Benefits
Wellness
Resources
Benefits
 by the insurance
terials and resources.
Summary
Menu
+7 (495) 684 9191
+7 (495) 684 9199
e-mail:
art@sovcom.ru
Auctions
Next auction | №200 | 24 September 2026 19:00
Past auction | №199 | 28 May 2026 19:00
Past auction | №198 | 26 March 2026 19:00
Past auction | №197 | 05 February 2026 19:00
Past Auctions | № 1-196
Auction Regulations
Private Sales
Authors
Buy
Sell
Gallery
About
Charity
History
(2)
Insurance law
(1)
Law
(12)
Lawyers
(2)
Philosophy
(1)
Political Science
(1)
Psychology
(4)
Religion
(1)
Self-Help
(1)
....................
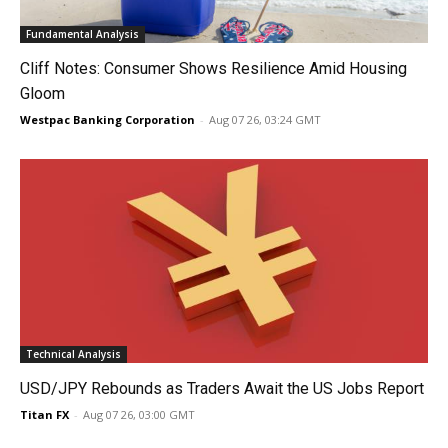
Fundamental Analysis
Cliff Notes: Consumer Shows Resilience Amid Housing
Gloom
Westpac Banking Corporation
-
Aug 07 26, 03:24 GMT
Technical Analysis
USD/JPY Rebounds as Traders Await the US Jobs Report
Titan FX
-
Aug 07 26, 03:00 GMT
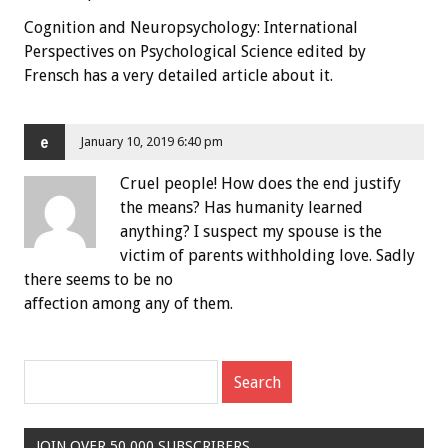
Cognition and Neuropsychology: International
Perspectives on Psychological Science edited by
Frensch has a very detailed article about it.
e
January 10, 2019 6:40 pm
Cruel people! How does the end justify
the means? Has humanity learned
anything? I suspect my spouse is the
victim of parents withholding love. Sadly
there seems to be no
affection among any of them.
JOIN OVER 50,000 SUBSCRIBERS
....................
About this task =
Can you write out the lines of the records from the one containing "Fundamental Analysis" up to and including the one containing "Aug 07 26, 03:00 GMT"?

Finished task =
Fundamental Analysis
Cliff Notes: Consumer Shows Resilience Amid Housing
Gloom
Westpac Banking Corporation
-
Aug 07 26, 03:24 GMT
Technical Analysis
USD/JPY Rebounds as Traders Await the US Jobs Report
Titan FX
-
Aug 07 26, 03:00 GMT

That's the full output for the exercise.